Background: Congenital Factor VII (FVII) deficiency is a rare autosomal recessive blood-clotting disorder with a wide range of clinical presentations. Patients with severe deficiency, especially those with preoperative activity levels below 10%, face a markedly higher risk of bleeding after major surgery.

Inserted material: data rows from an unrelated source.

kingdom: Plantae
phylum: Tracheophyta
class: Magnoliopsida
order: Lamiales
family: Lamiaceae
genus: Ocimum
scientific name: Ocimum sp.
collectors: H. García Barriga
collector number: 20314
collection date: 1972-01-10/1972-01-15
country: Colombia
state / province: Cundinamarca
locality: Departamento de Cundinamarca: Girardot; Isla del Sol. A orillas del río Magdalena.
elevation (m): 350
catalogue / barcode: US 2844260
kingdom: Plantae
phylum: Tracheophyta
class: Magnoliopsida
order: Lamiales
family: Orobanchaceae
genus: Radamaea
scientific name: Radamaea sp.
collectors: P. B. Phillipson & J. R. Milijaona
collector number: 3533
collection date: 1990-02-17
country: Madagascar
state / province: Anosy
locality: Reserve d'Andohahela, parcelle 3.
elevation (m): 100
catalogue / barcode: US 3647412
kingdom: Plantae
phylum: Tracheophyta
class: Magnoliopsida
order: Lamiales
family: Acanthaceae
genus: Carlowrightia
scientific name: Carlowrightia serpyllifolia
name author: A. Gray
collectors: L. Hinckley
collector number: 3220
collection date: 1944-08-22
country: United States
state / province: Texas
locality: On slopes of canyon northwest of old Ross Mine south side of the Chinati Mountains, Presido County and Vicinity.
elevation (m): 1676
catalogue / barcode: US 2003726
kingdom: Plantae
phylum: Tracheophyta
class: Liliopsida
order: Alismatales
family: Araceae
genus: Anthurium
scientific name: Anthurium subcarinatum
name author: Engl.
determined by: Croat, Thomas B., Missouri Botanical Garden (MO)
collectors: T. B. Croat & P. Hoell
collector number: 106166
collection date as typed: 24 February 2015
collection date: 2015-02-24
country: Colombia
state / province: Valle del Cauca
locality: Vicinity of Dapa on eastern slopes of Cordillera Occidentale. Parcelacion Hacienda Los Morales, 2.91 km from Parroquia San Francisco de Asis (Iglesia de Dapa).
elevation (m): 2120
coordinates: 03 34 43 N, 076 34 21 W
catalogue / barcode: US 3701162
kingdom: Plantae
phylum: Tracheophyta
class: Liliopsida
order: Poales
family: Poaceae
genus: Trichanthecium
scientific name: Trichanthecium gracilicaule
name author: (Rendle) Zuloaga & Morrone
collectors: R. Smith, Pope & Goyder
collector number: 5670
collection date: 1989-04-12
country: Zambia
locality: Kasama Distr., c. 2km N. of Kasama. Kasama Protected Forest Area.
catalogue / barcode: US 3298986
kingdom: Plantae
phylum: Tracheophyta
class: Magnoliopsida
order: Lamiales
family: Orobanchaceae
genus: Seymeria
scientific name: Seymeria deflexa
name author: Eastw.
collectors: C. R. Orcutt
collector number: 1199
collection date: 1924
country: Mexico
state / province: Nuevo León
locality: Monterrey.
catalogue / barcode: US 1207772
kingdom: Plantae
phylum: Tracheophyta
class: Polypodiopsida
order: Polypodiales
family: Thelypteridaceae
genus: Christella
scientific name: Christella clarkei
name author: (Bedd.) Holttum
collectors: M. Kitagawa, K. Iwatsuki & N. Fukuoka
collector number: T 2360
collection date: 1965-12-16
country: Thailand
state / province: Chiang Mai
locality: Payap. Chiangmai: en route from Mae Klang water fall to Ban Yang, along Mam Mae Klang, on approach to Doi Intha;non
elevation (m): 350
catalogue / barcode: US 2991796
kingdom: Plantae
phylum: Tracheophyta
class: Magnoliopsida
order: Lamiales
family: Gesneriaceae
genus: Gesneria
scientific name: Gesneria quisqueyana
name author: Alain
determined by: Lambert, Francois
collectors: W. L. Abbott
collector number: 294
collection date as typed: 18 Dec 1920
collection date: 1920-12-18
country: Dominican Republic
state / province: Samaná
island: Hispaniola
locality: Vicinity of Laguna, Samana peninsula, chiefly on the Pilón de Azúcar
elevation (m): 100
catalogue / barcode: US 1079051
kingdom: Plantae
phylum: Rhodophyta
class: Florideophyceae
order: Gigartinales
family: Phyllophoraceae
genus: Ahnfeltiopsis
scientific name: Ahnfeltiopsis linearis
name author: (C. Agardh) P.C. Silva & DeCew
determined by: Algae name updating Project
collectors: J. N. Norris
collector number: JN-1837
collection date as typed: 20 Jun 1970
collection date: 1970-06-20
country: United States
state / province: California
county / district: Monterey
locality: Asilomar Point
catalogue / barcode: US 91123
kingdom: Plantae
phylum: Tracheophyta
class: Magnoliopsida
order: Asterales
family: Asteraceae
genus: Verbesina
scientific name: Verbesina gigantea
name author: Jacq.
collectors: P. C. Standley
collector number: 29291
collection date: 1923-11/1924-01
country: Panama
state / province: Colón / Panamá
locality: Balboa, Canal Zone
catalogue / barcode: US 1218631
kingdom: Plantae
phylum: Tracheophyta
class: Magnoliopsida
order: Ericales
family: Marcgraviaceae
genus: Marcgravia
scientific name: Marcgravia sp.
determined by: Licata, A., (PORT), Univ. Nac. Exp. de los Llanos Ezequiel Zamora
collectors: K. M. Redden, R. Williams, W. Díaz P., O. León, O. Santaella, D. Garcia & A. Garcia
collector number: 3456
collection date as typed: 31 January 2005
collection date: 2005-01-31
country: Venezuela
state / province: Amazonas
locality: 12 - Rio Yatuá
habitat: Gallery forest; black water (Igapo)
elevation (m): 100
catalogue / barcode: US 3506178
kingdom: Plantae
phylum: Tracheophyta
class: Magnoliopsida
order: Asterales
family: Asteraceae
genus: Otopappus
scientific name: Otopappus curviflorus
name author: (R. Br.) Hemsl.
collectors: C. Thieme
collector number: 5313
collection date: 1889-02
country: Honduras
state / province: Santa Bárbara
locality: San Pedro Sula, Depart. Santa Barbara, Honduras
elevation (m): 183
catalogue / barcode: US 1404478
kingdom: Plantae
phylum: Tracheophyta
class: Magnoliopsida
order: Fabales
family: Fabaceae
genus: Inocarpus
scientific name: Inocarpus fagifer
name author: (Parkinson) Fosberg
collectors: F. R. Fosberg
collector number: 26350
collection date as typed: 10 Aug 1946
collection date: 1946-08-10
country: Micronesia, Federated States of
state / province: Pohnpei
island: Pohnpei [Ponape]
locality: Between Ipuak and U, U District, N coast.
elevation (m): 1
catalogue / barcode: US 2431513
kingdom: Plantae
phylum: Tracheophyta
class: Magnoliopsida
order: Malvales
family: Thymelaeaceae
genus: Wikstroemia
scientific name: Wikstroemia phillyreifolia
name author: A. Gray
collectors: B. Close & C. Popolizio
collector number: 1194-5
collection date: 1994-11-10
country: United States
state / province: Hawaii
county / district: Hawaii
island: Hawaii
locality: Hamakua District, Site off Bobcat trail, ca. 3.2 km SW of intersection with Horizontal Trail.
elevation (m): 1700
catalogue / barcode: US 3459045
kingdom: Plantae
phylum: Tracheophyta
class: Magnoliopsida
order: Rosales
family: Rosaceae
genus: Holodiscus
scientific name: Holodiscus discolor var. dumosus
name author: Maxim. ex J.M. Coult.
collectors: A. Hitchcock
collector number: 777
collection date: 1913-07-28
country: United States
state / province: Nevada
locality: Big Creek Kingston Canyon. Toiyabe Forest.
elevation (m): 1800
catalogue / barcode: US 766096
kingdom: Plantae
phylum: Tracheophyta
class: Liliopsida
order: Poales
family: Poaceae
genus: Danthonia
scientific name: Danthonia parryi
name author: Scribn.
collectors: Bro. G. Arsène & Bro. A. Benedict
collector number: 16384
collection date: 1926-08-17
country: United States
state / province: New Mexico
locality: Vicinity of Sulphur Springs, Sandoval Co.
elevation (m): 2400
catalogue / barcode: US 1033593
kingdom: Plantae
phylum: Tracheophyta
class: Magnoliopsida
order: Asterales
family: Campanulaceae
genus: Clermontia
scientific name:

Case Presentation: We report the case of a 65-year-old man with a history of diabetes and severe FVII deficiency who was admitted with Non-ST Elevation Myocardial Infarction (NSTEMI) and underwent Coronary Artery Bypass Grafting (CABG). Perioperative hemostatic management included recombinant activated Factor VII (rFVIIa) and Fresh Frozen Plasma (FFP) due to extremely low FVII activity (<1%). Remarkably, the patient experienced an acute intraoperative myocardial infarction, likely related to FVII replacement. To our knowledge, this may be the first reported case of an intraoperative thrombotic event following rFVIIa administration during CABG for congenital FVII deficiency.

Conclusions: Despite these complications, the patient successfully had the surgery with positive outcomes, thanks to a multidisciplinary approach and careful adherence to rFVIIa dosing guidelines. This case highlights the need for tailored perioperative strategies and underscores the importance of further research to establish standardized management protocols for high-risk patients with rare bleeding disorders.